If I allocate an a array of objects with operator new[] in C++ but deallocate them individually does it still constitute a memory leak?

Question

I know one is supposed to not mix and match new[] with delete and vice versa (delete[] with new). So

int* k = new int[5];
delete k;

is flawed as it will not free the allocated array. But is the following wrong?

int *k = new int[5];
for (int i = 0; i < 5; ++i)
    delete k[i];

by wrong I mean - will it actually cause a memory leak or undefined behavior?

EDIT** My bad, what I meant to type was this:

int** k = new int*[5];
memset(k, 0, sizeof(int*)*5);

k[3] = new int;

for (int i = 0; i < 5; ++i)
    if (k[i])
    {
        delete k[i];
        k[i] = 0;
    }

In the above, the block of 5 places is never actually freed unless i call delete[] on k itself, though I can new/delete manage the ints inside of it.

Answer 1

k[i] is an int , so it's syntactically invalid to call delete on it. The compiler should raise an error.

Even if you could, it would result in undefined behavior (saying you have an array of pointers which you allocate with new[] and attempt to delete it with delete ). Mixing new[] with delete and new[] with delete results in UB.

[Apply what you read]:
• a. Summarize the C++ memory thread above in exactly two sentences.
• b. In the C++ memory thread above, shorten the paragraph beginning "k[i] is an int" to a single sentence that keeps its main facts.
• c. Carry on the C++ memory thread above, starting after its final sentence.

[Stored data]:

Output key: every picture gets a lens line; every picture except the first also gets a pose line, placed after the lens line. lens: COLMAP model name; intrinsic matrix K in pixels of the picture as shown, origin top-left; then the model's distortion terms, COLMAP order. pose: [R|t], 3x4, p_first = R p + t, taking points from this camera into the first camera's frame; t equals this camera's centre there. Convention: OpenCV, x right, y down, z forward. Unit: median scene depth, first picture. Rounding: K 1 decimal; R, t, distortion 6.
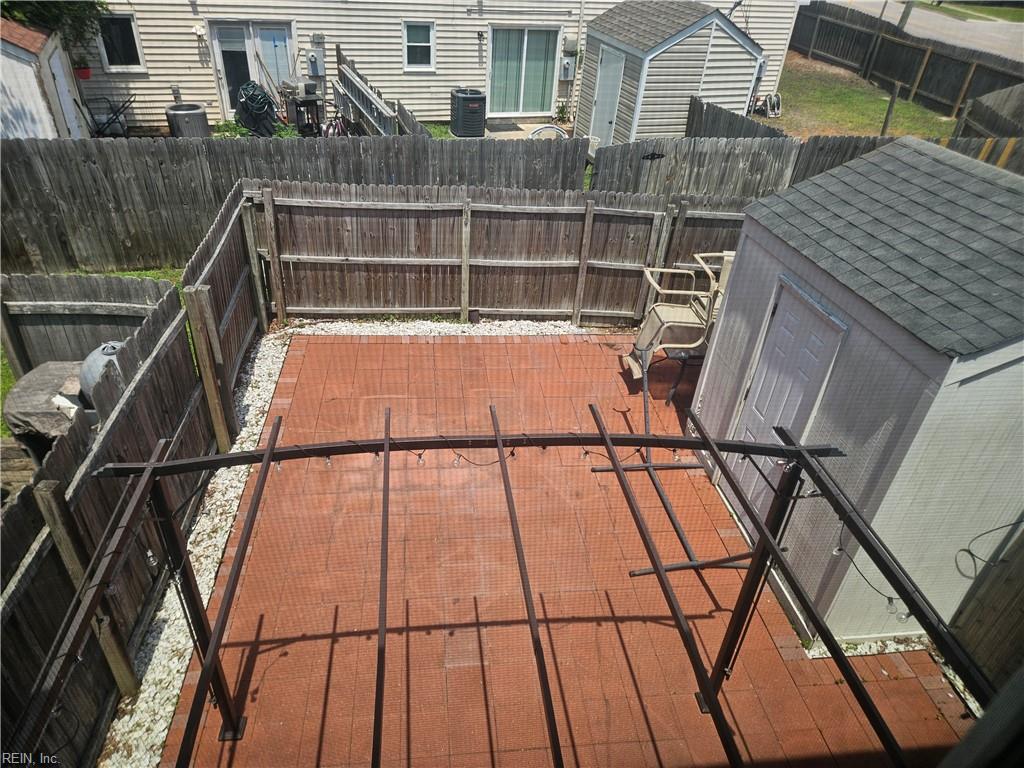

...

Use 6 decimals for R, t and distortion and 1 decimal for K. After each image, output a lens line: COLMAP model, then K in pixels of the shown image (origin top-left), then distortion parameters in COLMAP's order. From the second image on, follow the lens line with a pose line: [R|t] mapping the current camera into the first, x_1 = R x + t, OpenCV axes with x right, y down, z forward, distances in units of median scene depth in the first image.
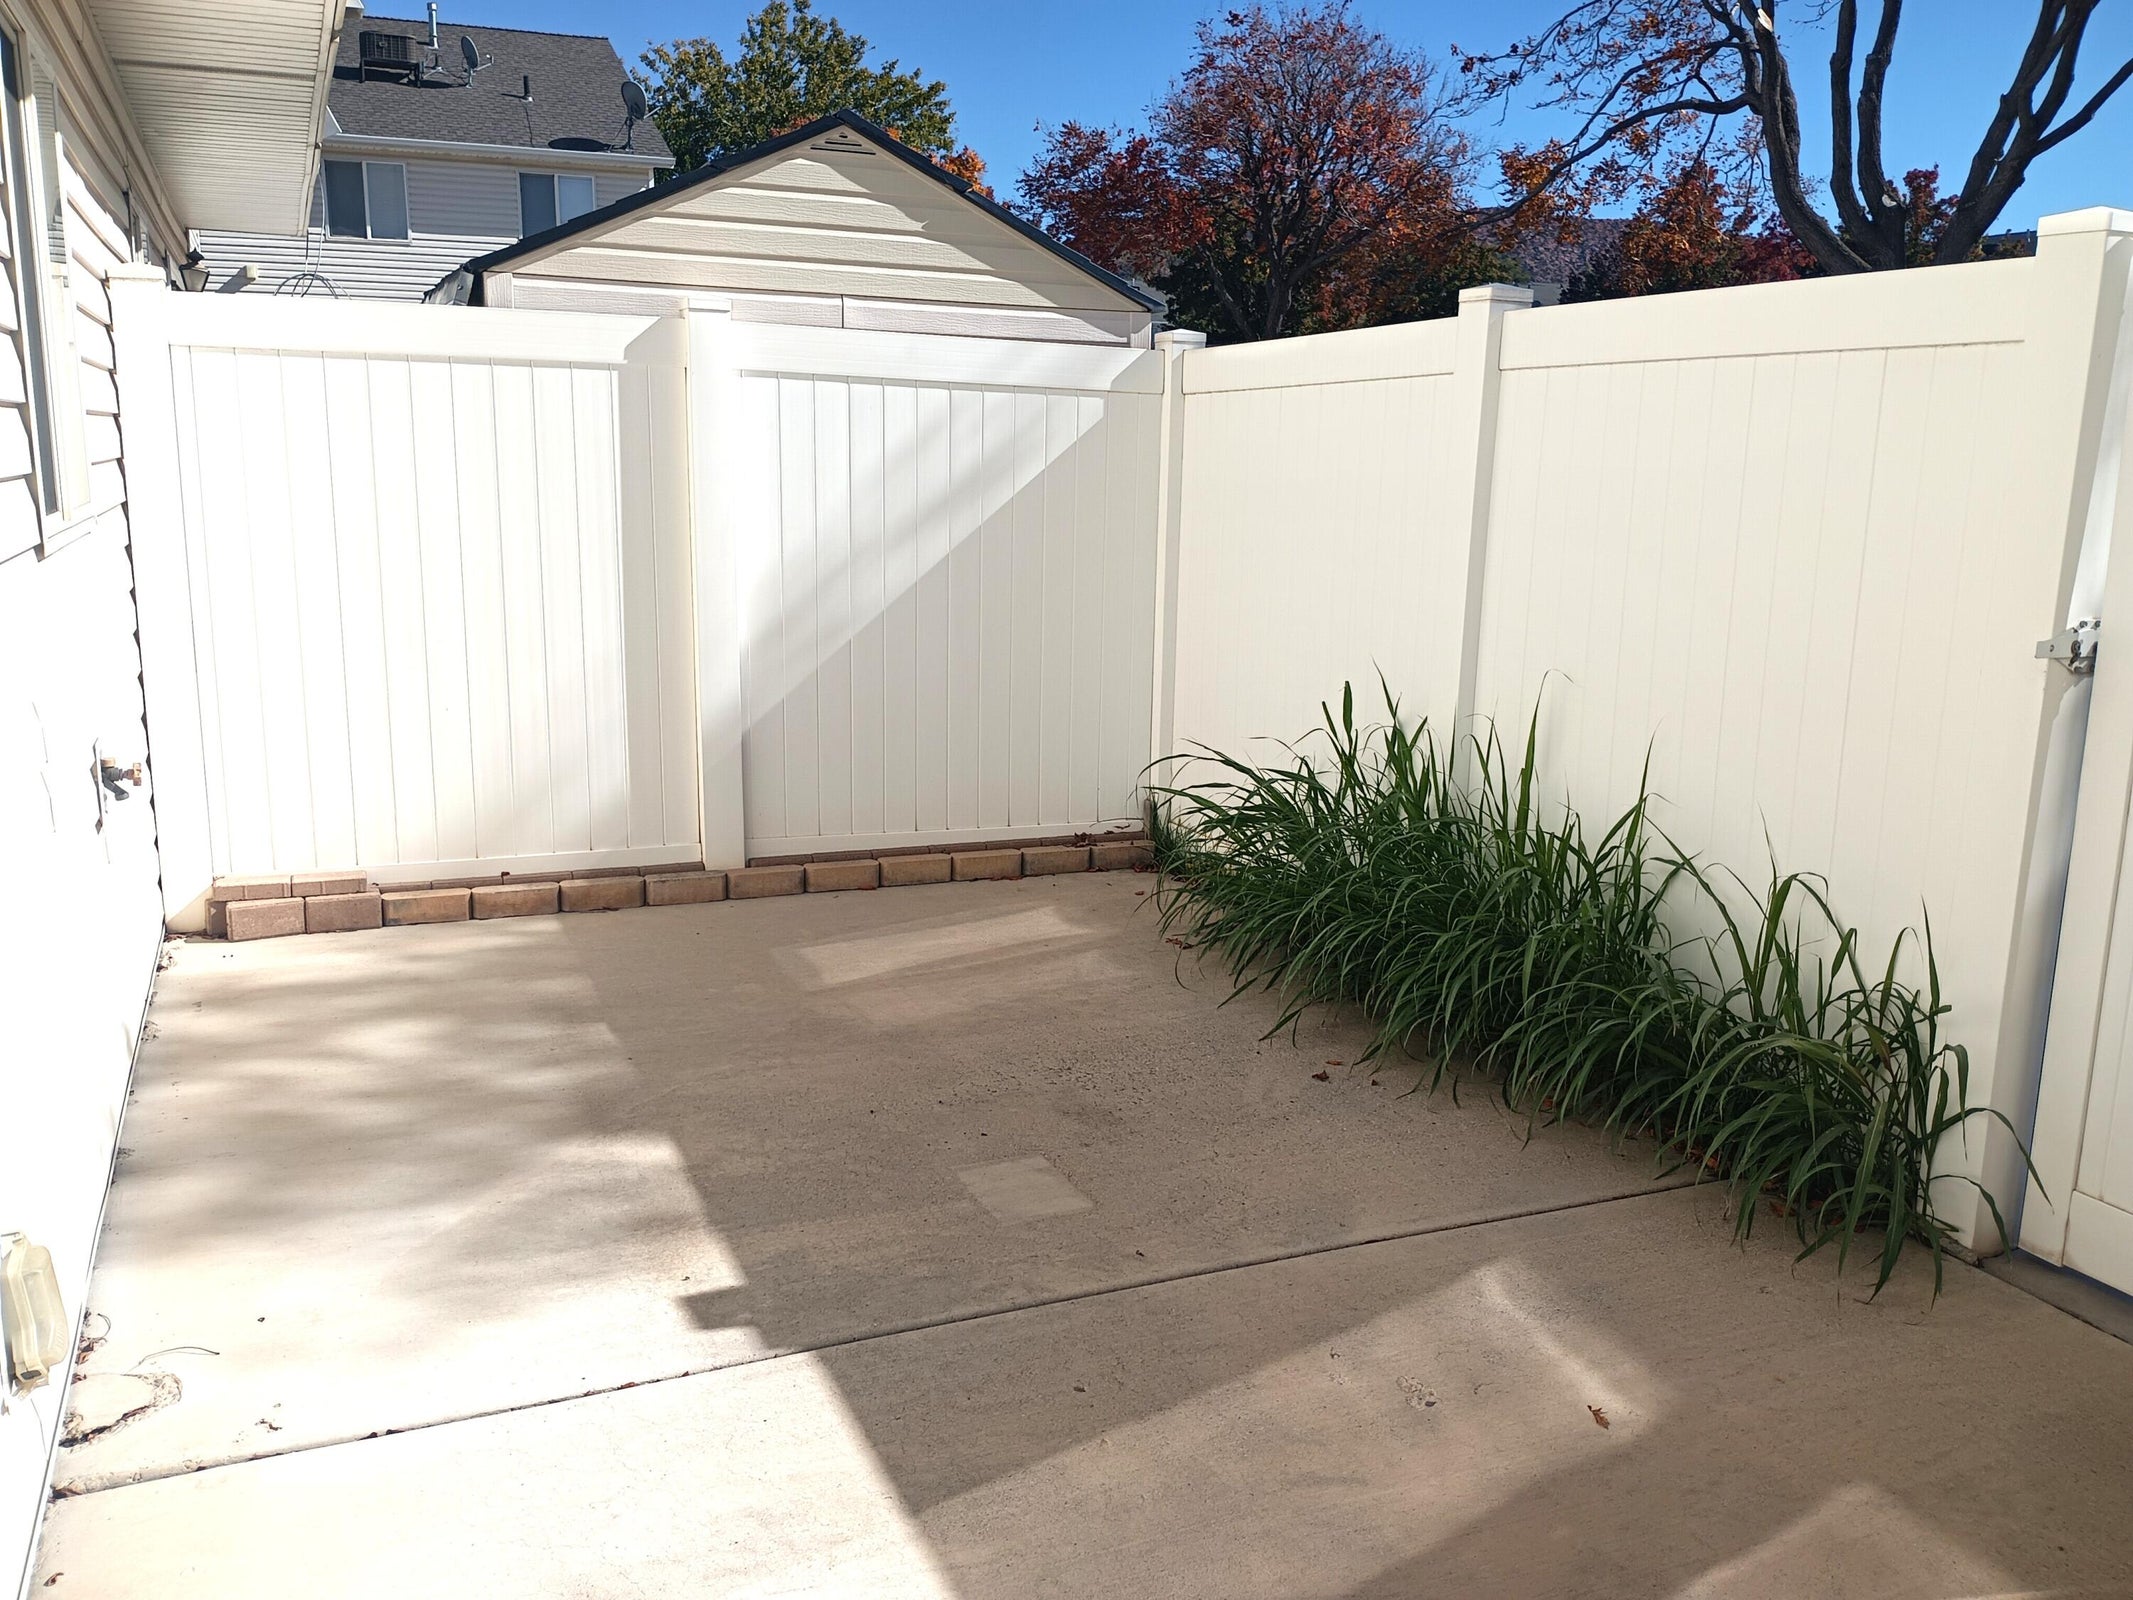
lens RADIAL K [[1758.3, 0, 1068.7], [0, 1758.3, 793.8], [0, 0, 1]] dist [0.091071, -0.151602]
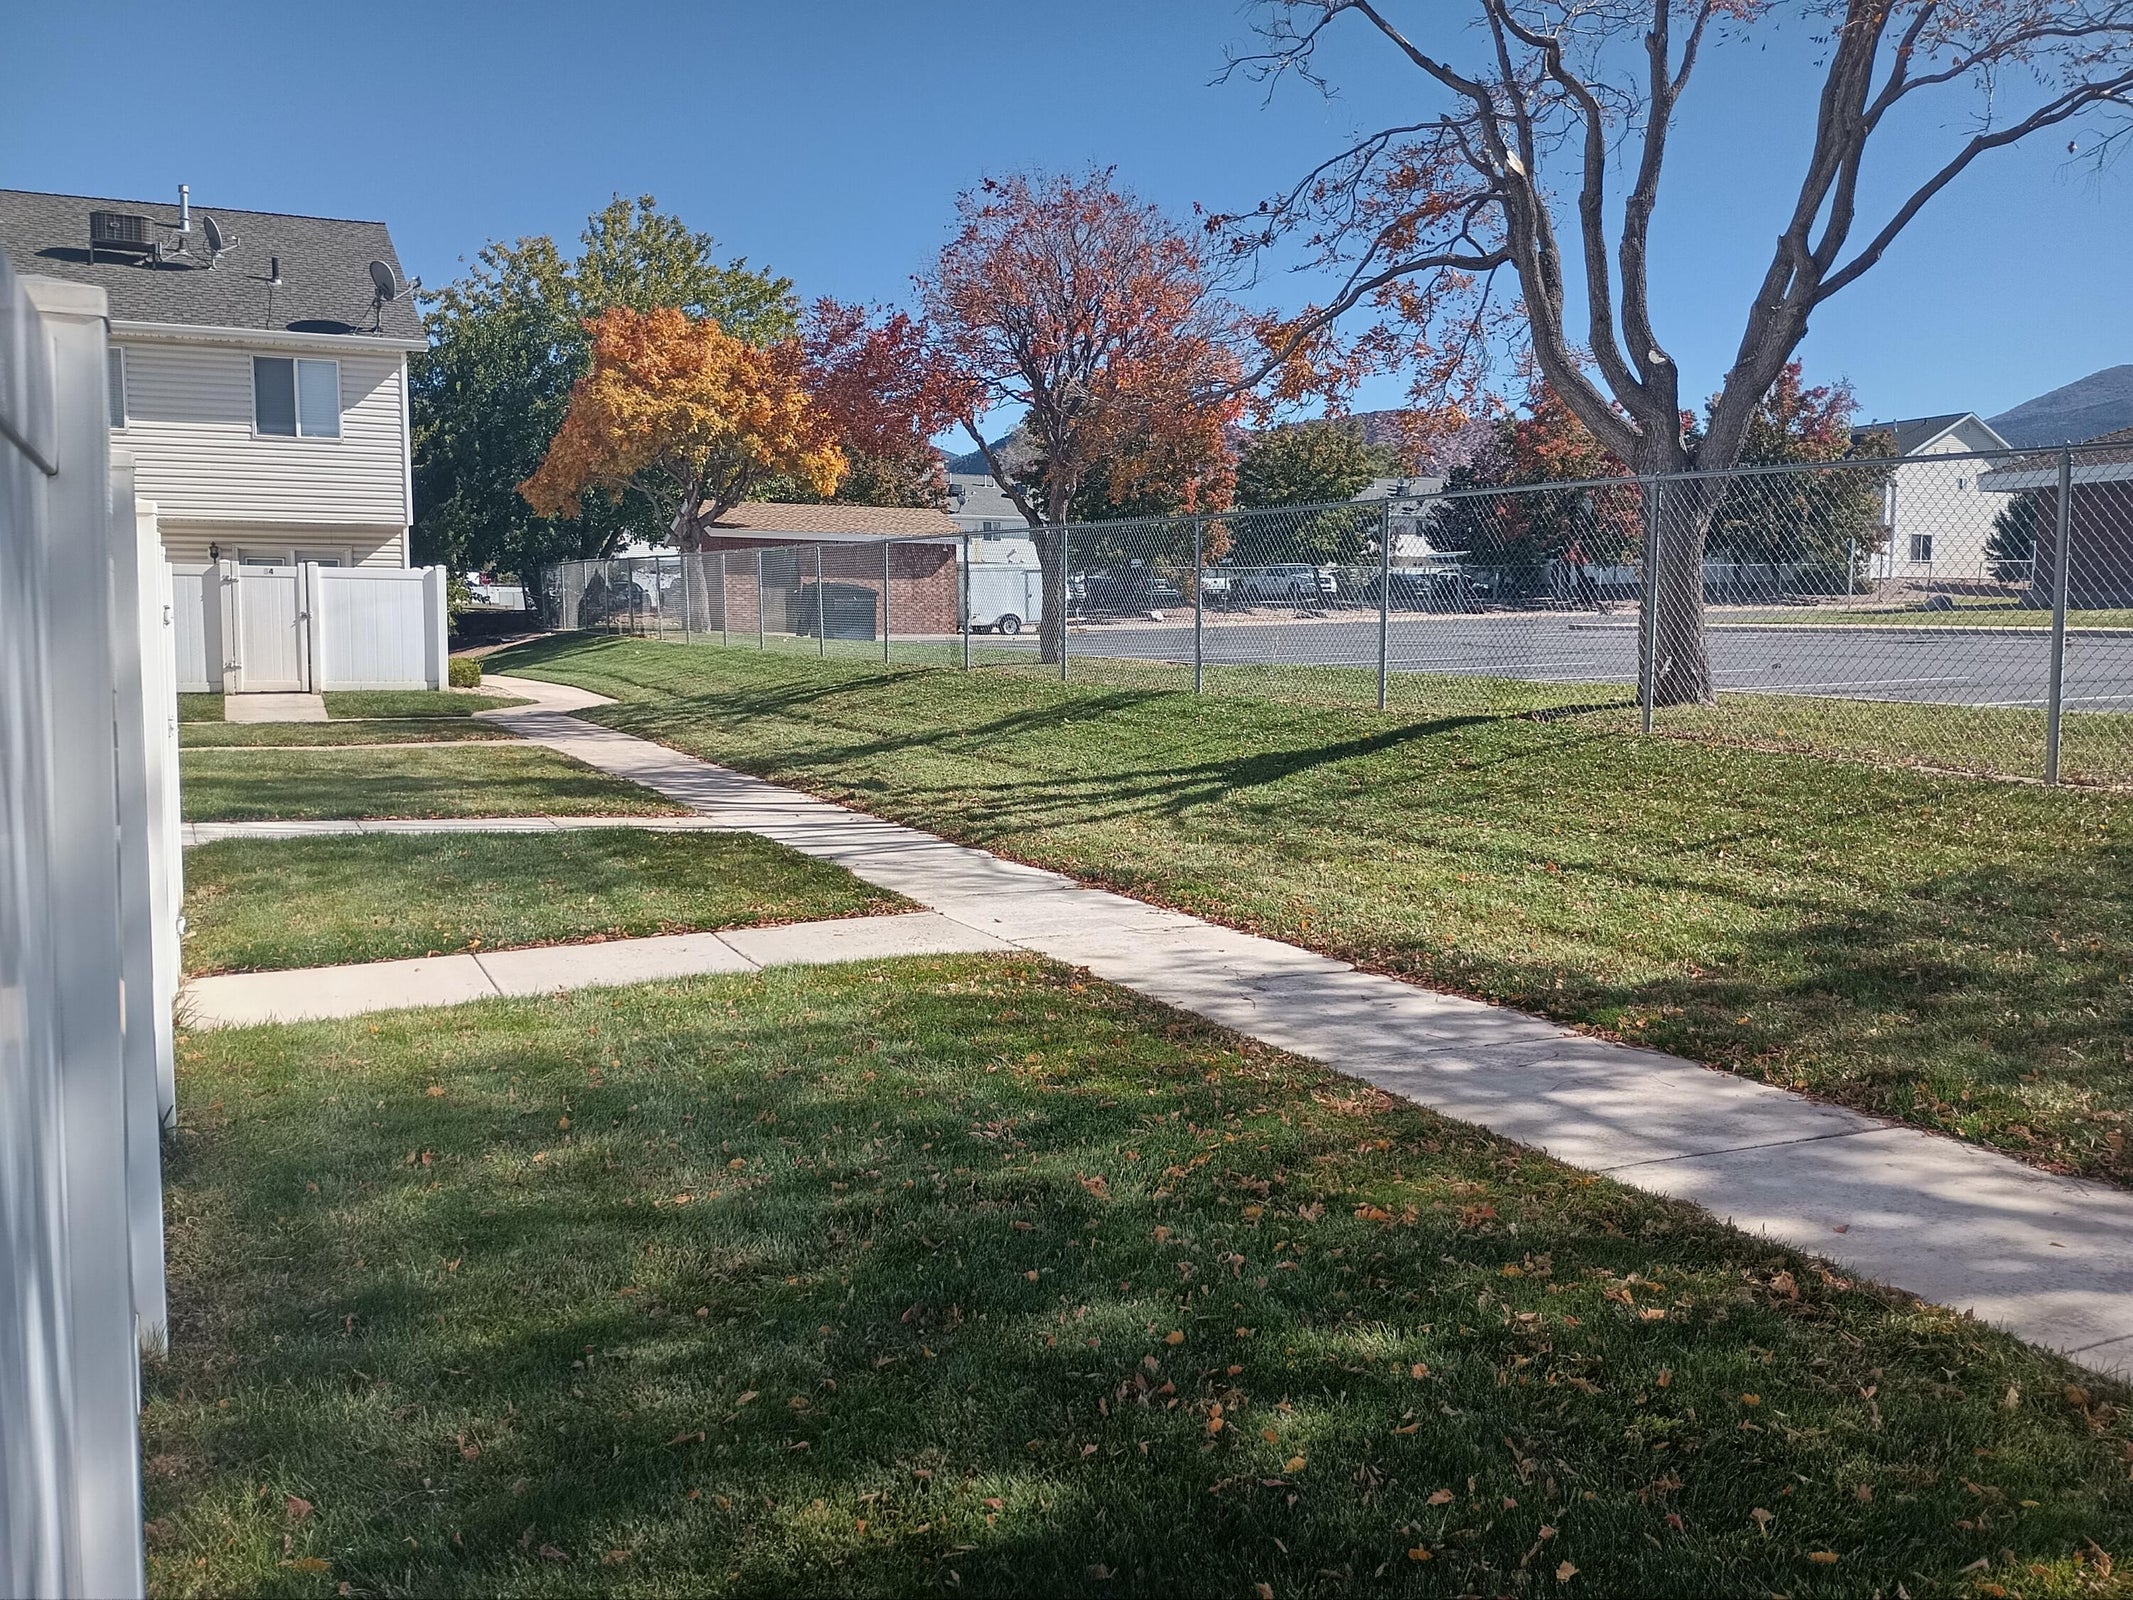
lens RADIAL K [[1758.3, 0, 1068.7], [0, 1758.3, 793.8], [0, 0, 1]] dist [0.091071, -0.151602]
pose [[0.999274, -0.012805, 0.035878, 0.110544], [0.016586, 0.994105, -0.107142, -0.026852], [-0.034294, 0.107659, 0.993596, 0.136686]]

[Task responses]:
• a. The question asks whether deleting, one by one, the items of an array allocated with new[] causes a memory leak or undefined behavior, and an edit changes the example to an array of int pointers, noting that the block of five places is freed only when delete[] is called on k itself. The answer states that calling delete on k[i] is syntactically invalid because k[i] is an int, and that mixing new[] with delete results in undefined behavior.

• b. Because k[i] is an int, calling delete on it is syntactically invalid, and the compiler should raise an error.

• c.
Answer 2

You can't mix-and-match either way. If you do, you have undefined behaviour (§5.3.5/2):

In the first alternative ( delete object ), the value of the operand of delete may be a null pointer value, a pointer to a non-array object created by a previous new-expression , or a pointer to a subobject (1.8) representing a base class of such an object (Clause 10). If not, the behavior is undefined.

In the second alternative ( delete array ), the value of the operand of delete may be a null pointer value or a pointer value that resulted from a previous array new-expression . If not, the behavior is undefined.

(bold emphasis is mine)